Léo Ferré -Le Chant du Hibou

Le Chant du Hibou

pour violon et orchestre
de Léo Ferré

Jean-Baptiste Mersiol lors de sa thèse de doctorat en musicologie nous livre ses réflexions au sujet de l'oeuvre musicale de Léo Ferré : Le Chant du Hibou.
"On pourait voir dans Le Chant du Hibou une oeuvre proche du Bateau Ivre et de La Chanson du Mal Aimé à cette exception qu'elle n'appelle pas la vocalité. Il s'agit là d'une oeuvre entièrement instrumentale. Nous ne savons pas précisément ce qui amena Ferré à écrire cette sorte de "sonate" mais les archives dévoilent un intérêt à utiliser la huitième face du quadruple album L'opéra du pauvre.

- ENTRÉES FOURNIES:
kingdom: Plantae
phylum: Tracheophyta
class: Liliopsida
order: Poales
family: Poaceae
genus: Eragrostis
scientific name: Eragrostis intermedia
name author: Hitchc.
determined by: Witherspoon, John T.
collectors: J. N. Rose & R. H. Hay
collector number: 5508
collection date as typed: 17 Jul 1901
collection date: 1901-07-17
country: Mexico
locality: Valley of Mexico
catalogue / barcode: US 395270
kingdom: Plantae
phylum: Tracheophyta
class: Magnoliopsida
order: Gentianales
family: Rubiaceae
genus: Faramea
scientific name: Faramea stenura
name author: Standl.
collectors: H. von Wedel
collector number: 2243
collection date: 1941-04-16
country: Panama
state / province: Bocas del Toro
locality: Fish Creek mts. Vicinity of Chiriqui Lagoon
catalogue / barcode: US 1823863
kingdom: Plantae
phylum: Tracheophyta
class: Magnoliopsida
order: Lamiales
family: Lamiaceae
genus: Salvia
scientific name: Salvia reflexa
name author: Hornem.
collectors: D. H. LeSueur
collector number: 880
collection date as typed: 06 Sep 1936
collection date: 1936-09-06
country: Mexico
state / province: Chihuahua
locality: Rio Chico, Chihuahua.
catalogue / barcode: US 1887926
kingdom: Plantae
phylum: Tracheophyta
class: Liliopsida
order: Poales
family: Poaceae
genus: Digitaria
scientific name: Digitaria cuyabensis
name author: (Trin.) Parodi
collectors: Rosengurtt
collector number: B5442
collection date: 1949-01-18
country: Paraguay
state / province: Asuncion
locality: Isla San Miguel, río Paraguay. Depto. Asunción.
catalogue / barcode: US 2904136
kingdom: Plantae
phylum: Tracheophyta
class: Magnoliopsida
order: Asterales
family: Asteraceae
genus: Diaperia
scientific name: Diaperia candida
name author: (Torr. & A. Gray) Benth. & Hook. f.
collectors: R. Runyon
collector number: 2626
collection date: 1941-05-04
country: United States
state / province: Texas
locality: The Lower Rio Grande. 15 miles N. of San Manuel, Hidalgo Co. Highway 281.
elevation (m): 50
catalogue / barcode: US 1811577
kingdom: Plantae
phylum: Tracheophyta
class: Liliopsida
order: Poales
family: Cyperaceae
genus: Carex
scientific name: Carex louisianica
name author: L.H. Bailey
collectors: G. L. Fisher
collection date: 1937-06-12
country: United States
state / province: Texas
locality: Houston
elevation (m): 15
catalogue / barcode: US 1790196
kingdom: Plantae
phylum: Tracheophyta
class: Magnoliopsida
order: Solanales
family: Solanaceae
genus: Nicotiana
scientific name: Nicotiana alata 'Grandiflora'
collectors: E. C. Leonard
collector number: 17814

- CONSIGNE:
Recopiez sans rien changer le passage de l'extrait sur Le Chant du Hibou qui va de « Jean-Baptiste Mersiol lors » jusqu'à « Chant du Hibou. ».

- RÉPONSE:
Jean-Baptiste Mersiol lors de sa thèse de doctorat en musicologie nous livre ses réflexions au sujet de l'oeuvre musicale de Léo Ferré : Le Chant du Hibou.